Cerita Radio di Riau Dua Tahun Terakhir

Pekanbaru, Gatra.com - Lelaki 43 tahun itu menarik nafas sejenak saat angka-angka itu harus dia urai kembali.

Tentang banyaknya radio di Riau yang tak berizin pada dua tahun lalu, persis saat dia mulai menyandang Komisioner Komisi Penyiaran Indonesia (KPI) Riau, Koordinator Bidang Pengelolaan Struktur dan Sistem Penyiaran (PS2P) pada Juli 2017.

Modal data lama yang sudah ada di KPI, Warsito bersama timnya mulai menyigi semua radio yang ada di 12 kabupaten di Riau. Butuh waktu sekitar tujuh bulan mahasiswa pasca sarjana jurusan Komunikasi Universitas Riau ini berjibaku di lapangan hingga kemudian dia bersama timnya memastikan bahwa ada 63 tiga lembaga penyiaran radio di Riau.
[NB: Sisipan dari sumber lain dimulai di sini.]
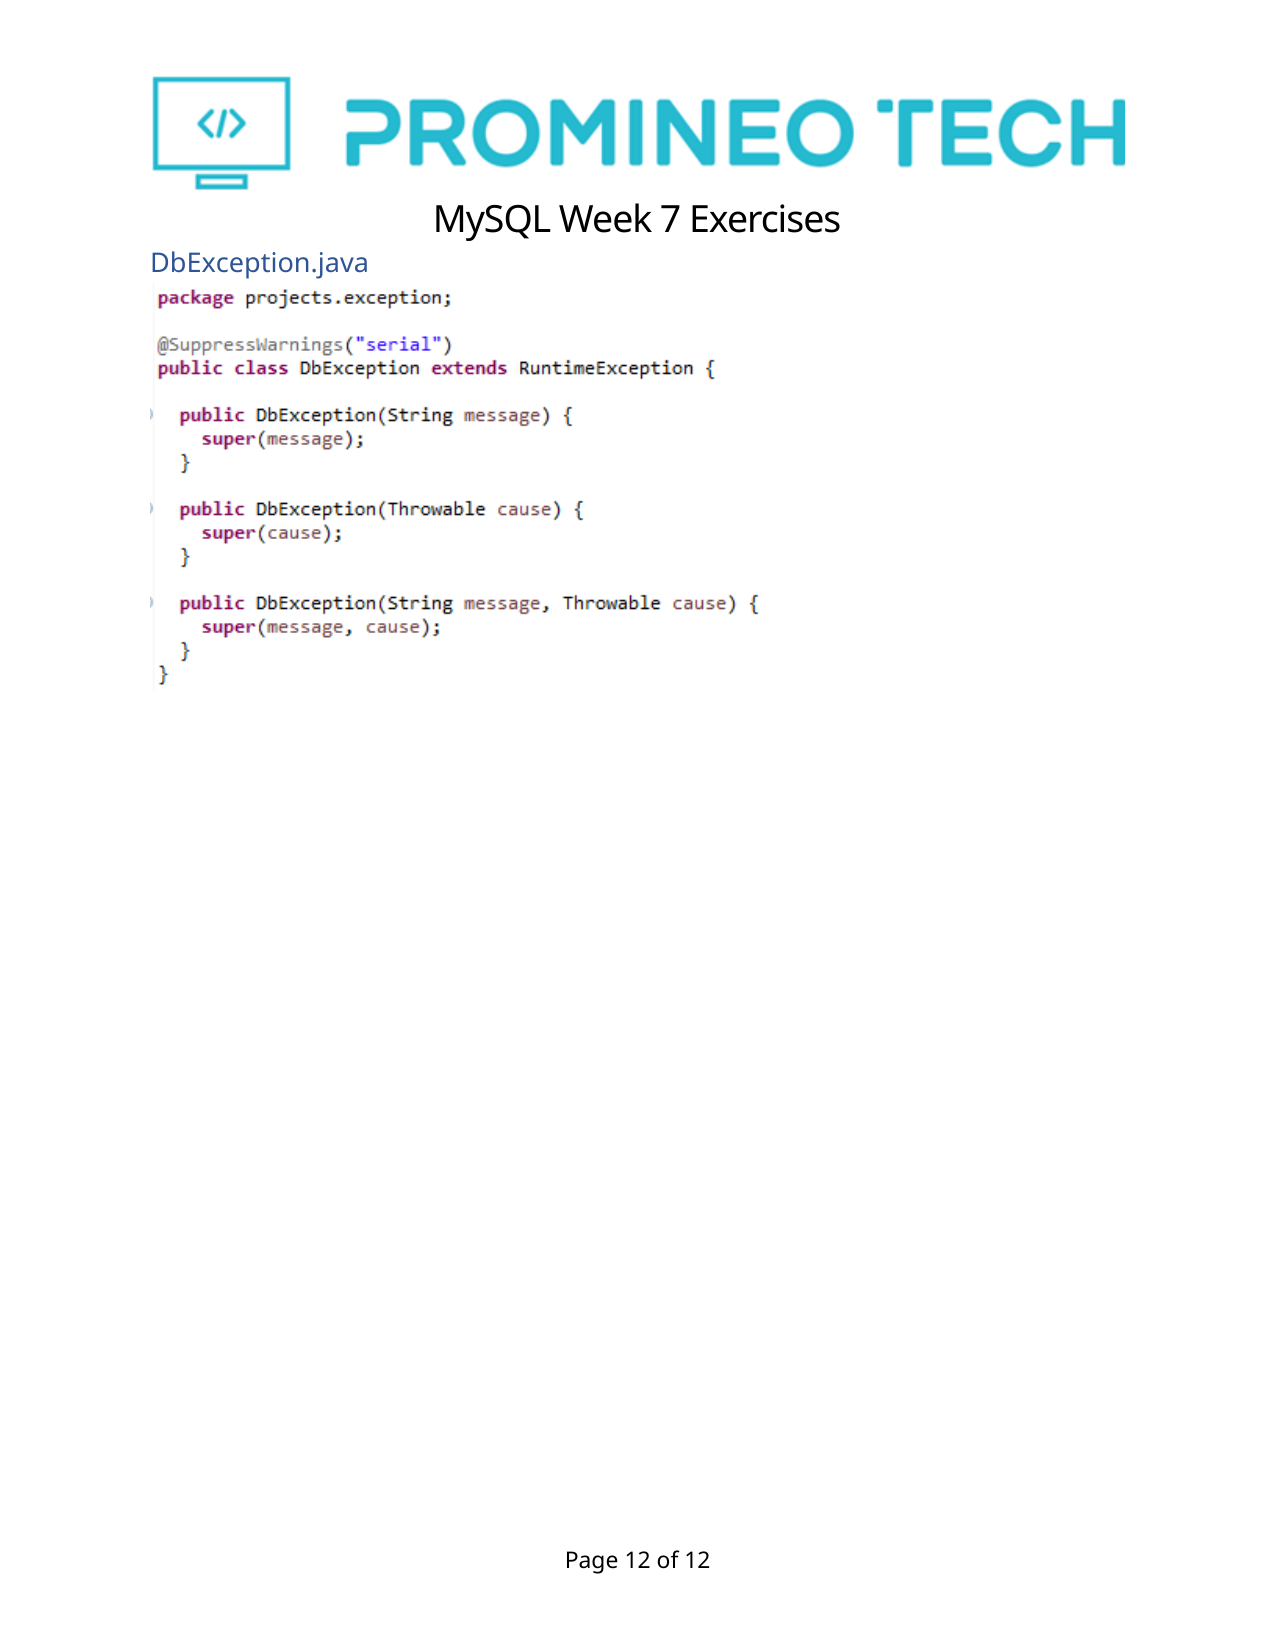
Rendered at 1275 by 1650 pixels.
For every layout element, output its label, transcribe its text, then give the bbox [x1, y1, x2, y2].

subtitle DbException.java [150, 243, 1125, 280]
picture [150, 283, 788, 691]
picture [150, 75, 1125, 193]
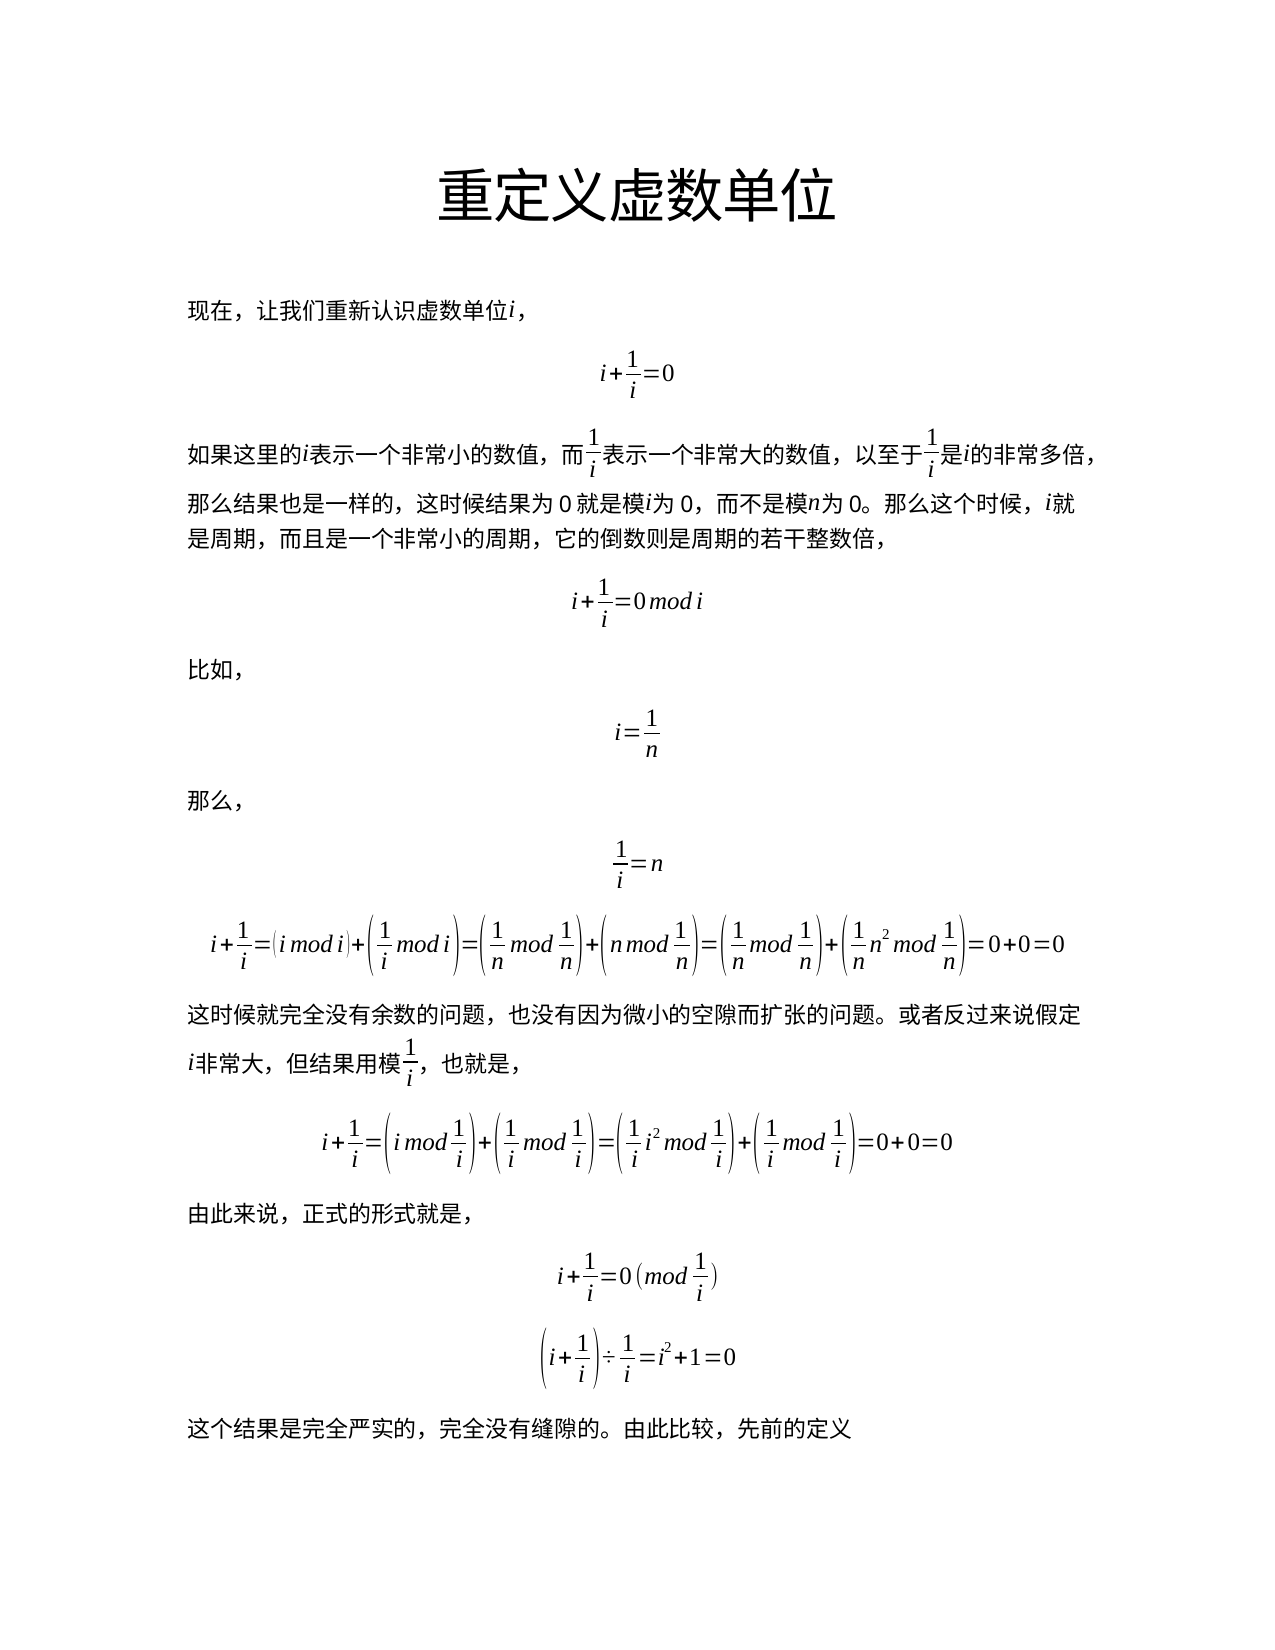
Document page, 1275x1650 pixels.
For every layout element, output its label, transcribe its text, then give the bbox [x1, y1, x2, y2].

Dari jumlah itu, 55 Lembaga Penyiaran Radio Swasta (LPRS) dan selebihnya Lembaga Penyiaran Publik Lokal (LPPL) alias radio milik pemerintah daerah.

"Yang membikin saya miris, hanya 26 LPRS dan satu LPPL yang punya izin. Tentu yang semacam ini enggak bisa kita biarkan," cerita ayah tiga anak ini saat berbincang dengan Gatra.com Sabtu (22/6) malam.

Pelalawan dan Kampar menjadi daerah yang paling banyak radio ilegal; sama-sama enam radio, termasuk radio milik pemerintah setempat.

Hasil dari lapangan tadi kemudian dia diskusikan dengan Ketua KPI Riau, Falzan Surahman. "Soal perizinan ini musti jadi target capaian kinerja kita. Paling lambat dua tahun harus kelar," kata Warsito semangat.

Menengok semangat anak buahnya itu, Falzan pun sontak semangat. "Yuk kita beresin sama-sama," ajak Falzan.

Perlahan, Warsito dan timnya mulai melakukan pendekatan persuasif kepada para pemilik radio ilegal tadi, termasuk pemerintah daerah yang radionya juga masih ilegal.

"Kami coba memberikan edukasi tentang sanksi hukum, lalu kami juga berikan informasi tentang proses perizinan secara online yang enggak ribet dan cepat pula prosesnya," ujar Warsito.

Singkat cerita, sejak Februari 2018, satu persatu radio ilegal tadi mulai berizin. Namun tak sedikit pula yang justru gulung tikar, termasuk yang sudah mengantongi izin.

"Alhamdulillah, hingga saat ini radio di Riau jauh lebih tertata dibanding sebelumnya. Dengan punya izin tentu mereka akan lebih leluasa mengembangkan usahanya," kata Warsito.

Warsito kemudian merinci bahwa hingga saat ini, sudah ada 39 LPRS dan 6 LPPL yang sudah mengantongi izin. Yang belum berizin tinggal 4 LPS 2 LPPL. Ini tetap kita kebut supaya semua radio di Riau, legal," katanya.

Jumlah tadi kata Warsito ada muncul radio pendatang baru. Penyebab ptambahan jumlah tadi lantaran Riau masuk dalam wilayah Tertinggal, Terdepan dan Terluar (3T).

"Proses perizinan diawali oleh pengumuman peluang penyelenggaraan penyiaran oleh menteri. Daerah yang masuk 3T kapan saja bisa mengurus izin tanpa harus ada pengumuman. Yang penting kanal frekwensi masih ada," katanya.

Meski bertambah dua radio baru, tapi selama dua tahun terakhir, justru sudah 7 LPRS yang tutup. Pekanbaru menjadi daerah paling; 4 LPRS.